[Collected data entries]
----------------
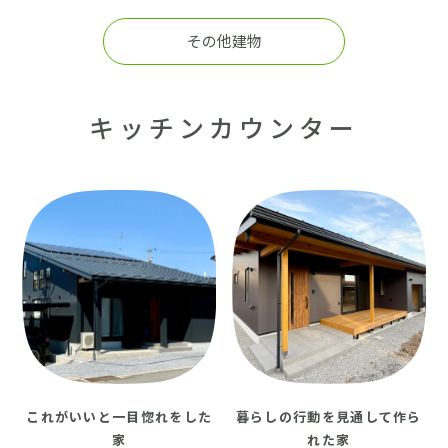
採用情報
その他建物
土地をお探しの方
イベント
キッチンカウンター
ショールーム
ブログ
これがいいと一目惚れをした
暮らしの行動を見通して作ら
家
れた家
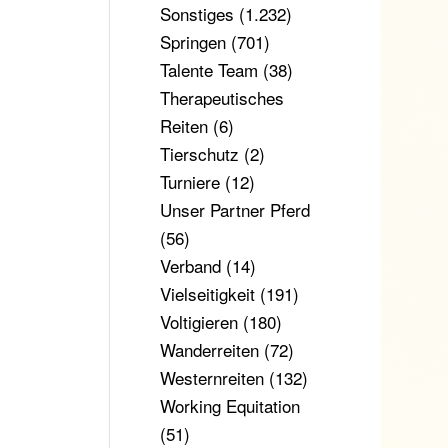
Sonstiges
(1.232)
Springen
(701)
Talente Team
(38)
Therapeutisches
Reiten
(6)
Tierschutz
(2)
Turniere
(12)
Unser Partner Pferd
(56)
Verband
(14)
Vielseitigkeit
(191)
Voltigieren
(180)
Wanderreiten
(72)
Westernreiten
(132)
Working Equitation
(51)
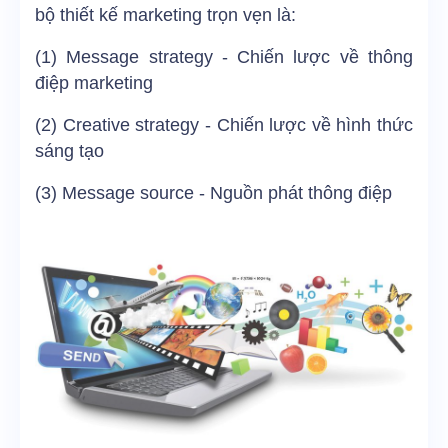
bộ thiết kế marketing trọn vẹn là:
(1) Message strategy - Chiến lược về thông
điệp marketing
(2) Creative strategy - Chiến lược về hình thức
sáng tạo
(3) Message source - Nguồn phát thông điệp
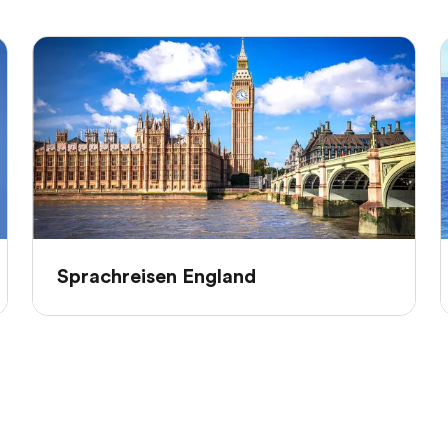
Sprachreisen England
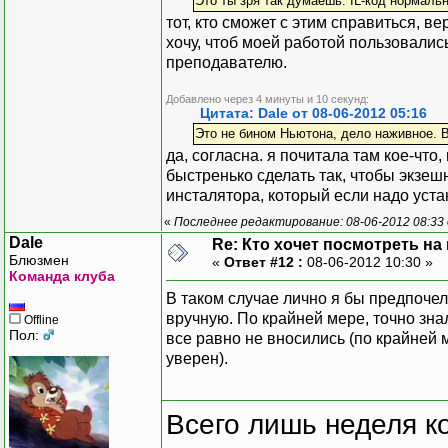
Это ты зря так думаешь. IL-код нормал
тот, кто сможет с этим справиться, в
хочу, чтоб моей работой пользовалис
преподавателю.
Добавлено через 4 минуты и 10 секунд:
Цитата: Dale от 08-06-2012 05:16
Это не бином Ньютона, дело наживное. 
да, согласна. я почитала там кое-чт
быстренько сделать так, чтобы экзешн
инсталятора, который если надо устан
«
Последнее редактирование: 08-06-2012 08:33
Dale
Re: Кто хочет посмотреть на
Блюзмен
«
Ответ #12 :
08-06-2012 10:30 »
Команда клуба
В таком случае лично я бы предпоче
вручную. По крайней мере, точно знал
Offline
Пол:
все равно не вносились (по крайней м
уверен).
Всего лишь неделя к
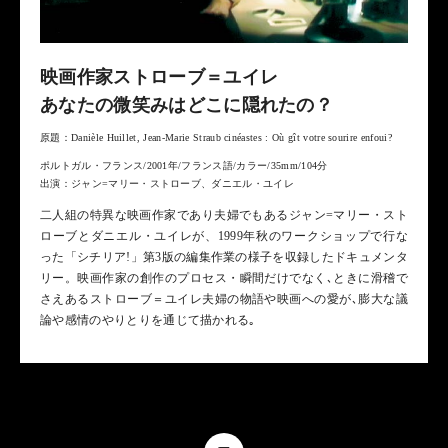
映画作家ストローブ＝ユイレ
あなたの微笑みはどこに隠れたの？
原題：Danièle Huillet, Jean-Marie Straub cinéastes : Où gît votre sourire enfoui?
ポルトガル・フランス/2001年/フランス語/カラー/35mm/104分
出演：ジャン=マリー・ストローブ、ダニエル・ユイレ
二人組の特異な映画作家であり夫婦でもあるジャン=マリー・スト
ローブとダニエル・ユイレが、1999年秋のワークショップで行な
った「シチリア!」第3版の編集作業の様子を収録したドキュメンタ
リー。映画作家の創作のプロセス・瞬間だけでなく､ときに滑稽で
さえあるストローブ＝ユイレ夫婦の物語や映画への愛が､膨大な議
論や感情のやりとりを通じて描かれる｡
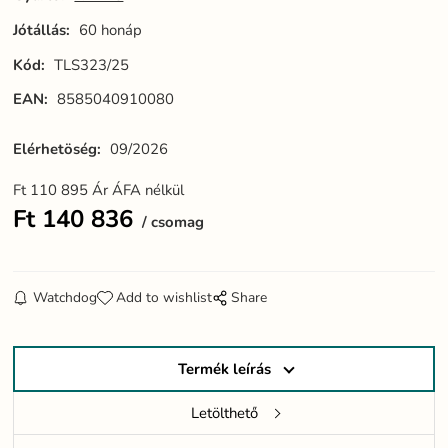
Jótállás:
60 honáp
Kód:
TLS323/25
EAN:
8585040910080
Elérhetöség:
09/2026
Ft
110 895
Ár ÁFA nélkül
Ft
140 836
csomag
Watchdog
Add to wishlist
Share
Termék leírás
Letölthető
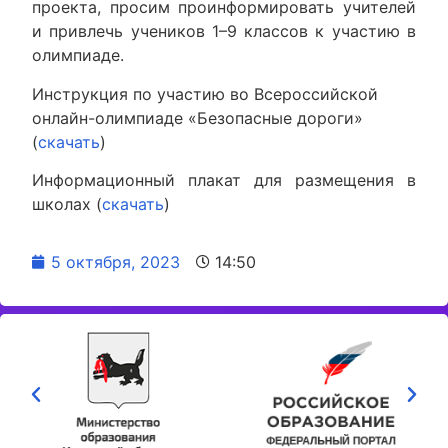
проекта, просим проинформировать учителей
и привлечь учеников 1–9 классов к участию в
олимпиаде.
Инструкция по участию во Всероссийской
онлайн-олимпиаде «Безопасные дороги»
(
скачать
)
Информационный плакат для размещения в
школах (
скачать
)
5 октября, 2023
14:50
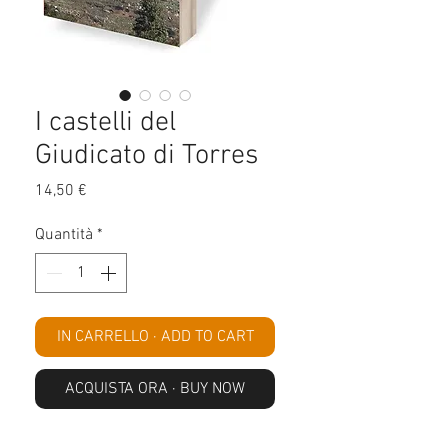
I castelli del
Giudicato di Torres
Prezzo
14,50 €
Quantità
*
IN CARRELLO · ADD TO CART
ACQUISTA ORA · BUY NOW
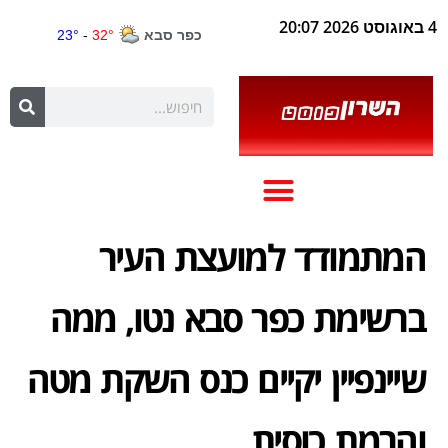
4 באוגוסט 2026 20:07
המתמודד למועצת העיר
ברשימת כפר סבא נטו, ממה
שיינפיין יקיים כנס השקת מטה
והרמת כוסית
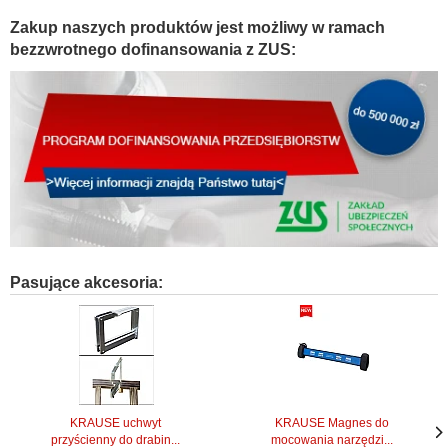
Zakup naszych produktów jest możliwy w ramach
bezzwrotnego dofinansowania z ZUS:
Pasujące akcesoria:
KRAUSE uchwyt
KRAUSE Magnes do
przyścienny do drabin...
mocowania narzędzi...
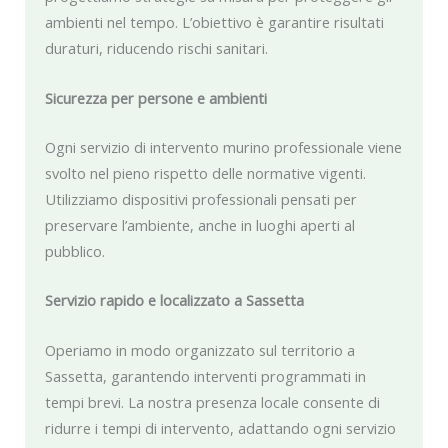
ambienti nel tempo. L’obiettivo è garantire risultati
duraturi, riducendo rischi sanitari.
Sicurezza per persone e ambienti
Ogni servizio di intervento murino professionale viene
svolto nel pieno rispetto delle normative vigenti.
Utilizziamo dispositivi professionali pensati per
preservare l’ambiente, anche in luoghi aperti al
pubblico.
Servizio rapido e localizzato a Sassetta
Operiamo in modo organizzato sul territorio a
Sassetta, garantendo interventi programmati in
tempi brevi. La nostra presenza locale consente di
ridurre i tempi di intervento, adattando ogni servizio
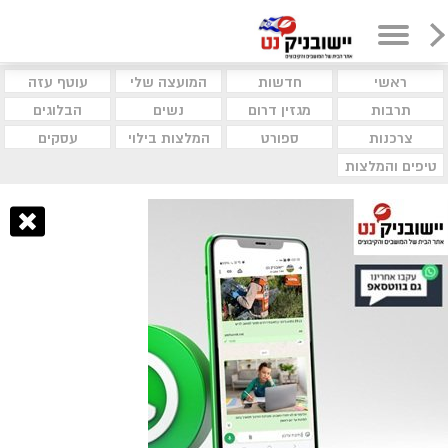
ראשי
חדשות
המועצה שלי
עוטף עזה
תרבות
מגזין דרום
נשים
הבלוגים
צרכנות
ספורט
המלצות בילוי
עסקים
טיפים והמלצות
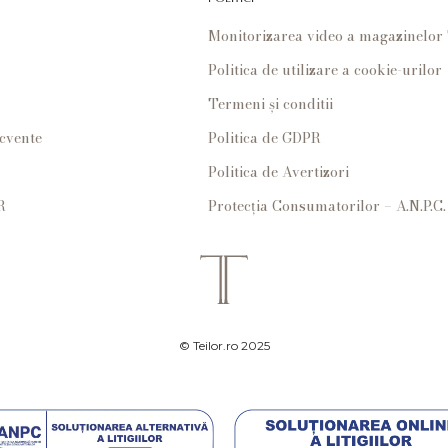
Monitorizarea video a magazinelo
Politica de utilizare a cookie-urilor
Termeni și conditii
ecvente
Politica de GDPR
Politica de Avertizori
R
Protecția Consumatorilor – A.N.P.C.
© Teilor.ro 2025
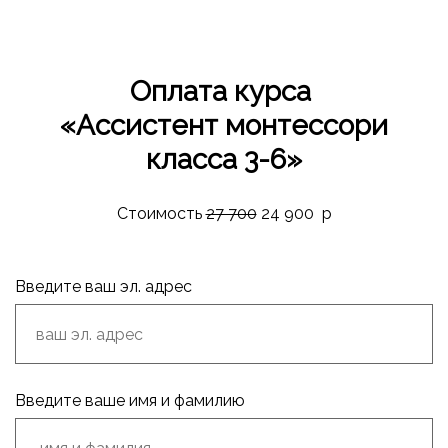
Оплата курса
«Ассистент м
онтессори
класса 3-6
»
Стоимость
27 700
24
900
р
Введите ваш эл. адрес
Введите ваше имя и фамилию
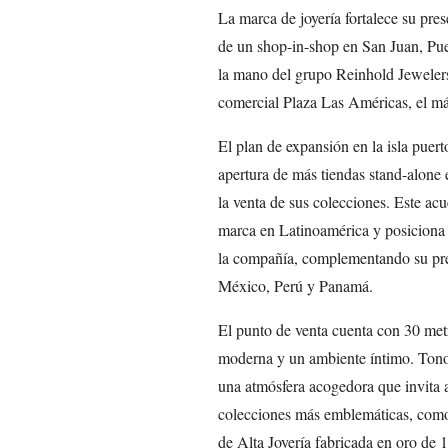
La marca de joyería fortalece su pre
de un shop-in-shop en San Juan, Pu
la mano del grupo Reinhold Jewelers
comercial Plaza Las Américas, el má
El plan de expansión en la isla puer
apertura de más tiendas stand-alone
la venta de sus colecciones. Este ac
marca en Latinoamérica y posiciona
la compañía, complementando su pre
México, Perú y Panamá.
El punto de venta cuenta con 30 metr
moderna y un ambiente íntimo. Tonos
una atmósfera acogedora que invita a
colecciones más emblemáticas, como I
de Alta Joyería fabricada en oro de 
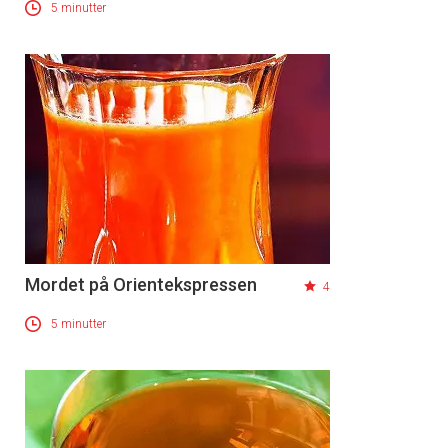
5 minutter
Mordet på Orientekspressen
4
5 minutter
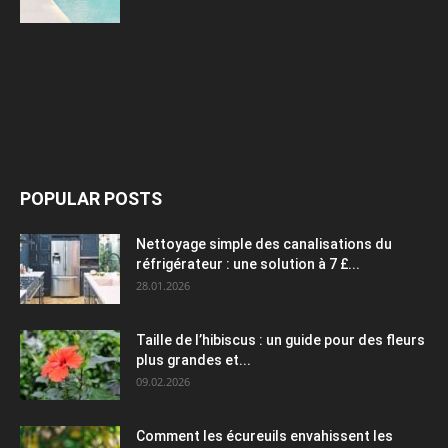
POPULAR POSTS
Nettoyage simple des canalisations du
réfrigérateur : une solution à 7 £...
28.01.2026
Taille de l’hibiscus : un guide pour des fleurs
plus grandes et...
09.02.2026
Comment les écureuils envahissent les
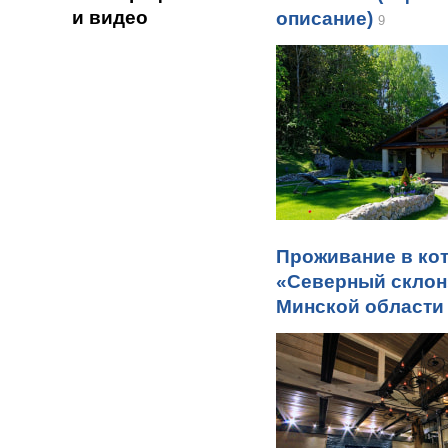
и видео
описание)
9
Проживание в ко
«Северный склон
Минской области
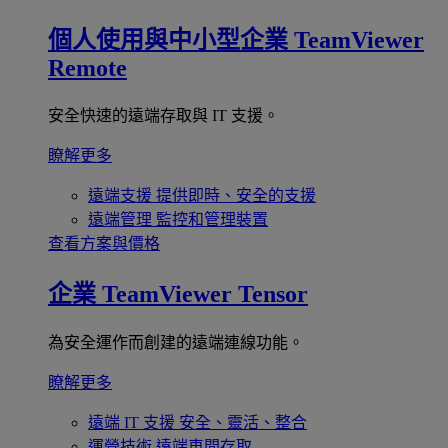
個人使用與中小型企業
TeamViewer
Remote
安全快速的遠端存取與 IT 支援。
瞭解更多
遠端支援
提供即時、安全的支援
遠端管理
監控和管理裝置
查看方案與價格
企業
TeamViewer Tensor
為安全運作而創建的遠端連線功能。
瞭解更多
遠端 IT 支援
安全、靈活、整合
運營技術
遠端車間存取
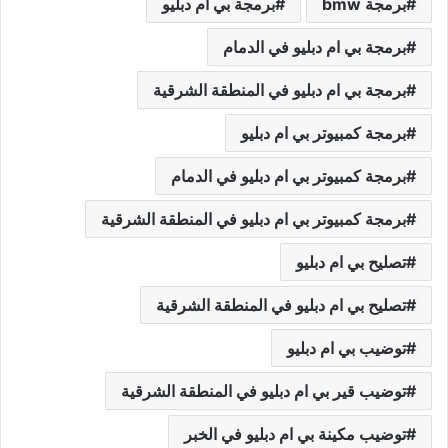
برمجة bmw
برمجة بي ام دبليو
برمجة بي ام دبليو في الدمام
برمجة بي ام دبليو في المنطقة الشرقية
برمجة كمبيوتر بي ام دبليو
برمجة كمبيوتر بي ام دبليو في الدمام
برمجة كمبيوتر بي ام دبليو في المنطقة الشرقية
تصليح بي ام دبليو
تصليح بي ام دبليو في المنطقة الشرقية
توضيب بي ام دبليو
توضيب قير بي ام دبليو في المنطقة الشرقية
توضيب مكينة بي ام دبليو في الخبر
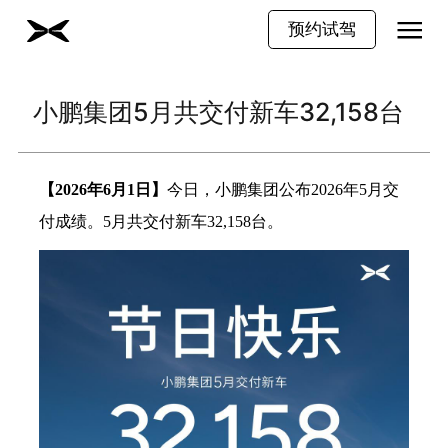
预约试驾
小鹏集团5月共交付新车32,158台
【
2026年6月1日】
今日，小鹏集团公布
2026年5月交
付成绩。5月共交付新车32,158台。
----------------
Work order - Quote every line of text from the records above, keeping each line as it appears and omitting the pictures.

Problem solution -
採用情報
その他建物
土地をお探しの方
イベント
キッチンカウンター
ショールーム
ブログ
これがいいと一目惚れをした
暮らしの行動を見通して作ら
家
れた家
Sonstiges
(1.232)
Springen
(701)
Talente Team
(38)
Therapeutisches
Reiten
(6)
Tierschutz
(2)
Turniere
(12)
Unser Partner Pferd
(56)
Verband
(14)
Vielseitigkeit
(191)
Voltigieren
(180)
Wanderreiten
(72)
Westernreiten
(132)
Working Equitation
(51)
bộ thiết kế marketing trọn vẹn là:
(1) Message strategy - Chiến lược về thông
điệp marketing
(2) Creative strategy - Chiến lược về hình thức
sáng tạo
(3) Message source - Nguồn phát thông điệp
Sprachreisen England
Это ты зря так думаешь. IL-код нормал
тот, кто сможет с этим справиться, в
хочу, чтоб моей работой пользовалис
преподавателю.
Добавлено через 4 минуты и 10 секунд:
Цитата: Dale от 08-06-2012 05:16
Это не бином Ньютона, дело наживное. 
да, согласна. я почитала там кое-чт
быстренько сделать так, чтобы экзешн
инсталятора, который если надо устан
«
Последнее редактирование: 08-06-2012 08:33
Dale
Re: Кто хочет посмотреть на
Блюзмен
«
Ответ #12 :
08-06-2012 10:30 »
Команда клуба
В таком случае лично я бы предпоче
вручную. По крайней мере, точно знал
Offline
Пол:
все равно не вносились (по крайней м
уверен).
Всего лишь неделя к
映画作家ストローブ＝ユイレ
あなたの微笑みはどこに隠れたの？
原題：Danièle Huillet, Jean-Marie Straub cinéastes : Où gît votre sourire enfoui?
ポルトガル・フランス/2001年/フランス語/カラー/35mm/104分
出演：ジャン=マリー・ストローブ、ダニエル・ユイレ
二人組の特異な映画作家であり夫婦でもあるジャン=マリー・スト
ローブとダニエル・ユイレが、1999年秋のワークショップで行な
った「シチリア!」第3版の編集作業の様子を収録したドキュメンタ
リー。映画作家の創作のプロセス・瞬間だけでなく､ときに滑稽で
さえあるストローブ＝ユイレ夫婦の物語や映画への愛が､膨大な議
論や感情のやりとりを通じて描かれる｡
Jótállás:
60 honáp
Kód:
TLS323/25
EAN:
8585040910080
Elérhetöség:
09/2026
Ft
110 895
Ár ÁFA nélkül
Ft
140 836
csomag
Watchdog
Add to wishlist
Share
Termék leírás
Letölthető
проекта, просим проинформировать учителей
и привлечь учеников 1–9 классов к участию в
олимпиаде.
Инструкция по участию во Всероссийской
онлайн-олимпиаде «Безопасные дороги»
(
скачать
)
Информационный плакат для размещения в
школах (
скачать
)
5 октября, 2023
14:50
I castelli del
Giudicato di Torres
Prezzo
14,50 €
Quantità
*
IN CARRELLO · ADD TO CART
ACQUISTA ORA · BUY NOW
4 באוגוסט 2026 20:07
המתמודד למועצת העיר
ברשימת כפר סבא נטו, ממה
שיינפיין יקיים כנס השקת מטה
והרמת כוסית
Zakup naszych produktów jest możliwy w ramach
bezzwrotnego dofinansowania z ZUS:
Pasujące akcesoria:
KRAUSE uchwyt
KRAUSE Magnes do
przyścienny do drabin...
mocowania narzędzi...
ambienti nel tempo. L’obiettivo è garantire risultati
duraturi, riducendo rischi sanitari.
Sicurezza per persone e ambienti
Ogni servizio di intervento murino professionale viene
svolto nel pieno rispetto delle normative vigenti.
Utilizziamo dispositivi professionali pensati per
preservare l’ambiente, anche in luoghi aperti al
pubblico.
Servizio rapido e localizzato a Sassetta
Operiamo in modo organizzato sul territorio a
Sassetta, garantendo interventi programmati in
tempi brevi. La nostra presenza locale consente di
ridurre i tempi di intervento, adattando ogni servizio
ראשי
חדשות
המועצה שלי
עוטף עזה
תרבות
מגזין דרום
נשים
הבלוגים
צרכנות
ספורט
המלצות בילוי
עסקים
טיפים והמלצות
Monitorizarea video a magazinelo
Politica de utilizare a cookie-urilor
Termeni și conditii
ecvente
Politica de GDPR
Politica de Avertizori
R
Protecția Consumatorilor – A.N.P.C.
© Teilor.ro 2025
Оплата курса
«Ассистент м
онтессори
класса 3-6
»
Стоимость
27 700
24
900
р
Введите ваш эл. адрес
Введите ваше имя и фамилию
La marca de joyería fortalece su pre
de un shop-in-shop en San Juan, Pu
la mano del grupo Reinhold Jewelers
comercial Plaza Las Américas, el má
El plan de expansión en la isla puer
apertura de más tiendas stand-alone
la venta de sus colecciones. Este ac
marca en Latinoamérica y posiciona
la compañía, complementando su pre
México, Perú y Panamá.
El punto de venta cuenta con 30 metr
moderna y un ambiente íntimo. Tonos
una atmósfera acogedora que invita a
colecciones más emblemáticas, como I
de Alta Joyería fabricada en oro de 
5 minutter
Mordet på Orientekspressen
4
5 minutter
POPULAR POSTS
Nettoyage simple des canalisations du
réfrigérateur : une solution à 7 £...
28.01.2026
Taille de l’hibiscus : un guide pour des fleurs
plus grandes et...
09.02.2026
Comment les écureuils envahissent les
и видео
описание)
9
Проживание в ко
«Северный склон
Минской области
個人使用與中小型企業
TeamViewer
Remote
安全快速的遠端存取與 IT 支援。
瞭解更多
遠端支援
提供即時、安全的支援
遠端管理
監控和管理裝置
查看方案與價格
企業
TeamViewer Tensor
為安全運作而創建的遠端連線功能。
瞭解更多
遠端 IT 支援
安全、靈活、整合
運營技術
遠端車間存取
برمجة bmw
برمجة بي ام دبليو
برمجة بي ام دبليو في الدمام
برمجة بي ام دبليو في المنطقة الشرقية
برمجة كمبيوتر بي ام دبليو
برمجة كمبيوتر بي ام دبليو في الدمام
برمجة كمبيوتر بي ام دبليو في المنطقة الشرقية
تصليح بي ام دبليو
تصليح بي ام دبليو في المنطقة الشرقية
توضيب بي ام دبليو
توضيب قير بي ام دبليو في المنطقة الشرقية
توضيب مكينة بي ام دبليو في الخبر
预约试驾
小鹏集团5月共交付新车32,158台
【
2026年6月1日】
今日，小鹏集团公布
2026年5月交
付成绩。5月共交付新车32,158台。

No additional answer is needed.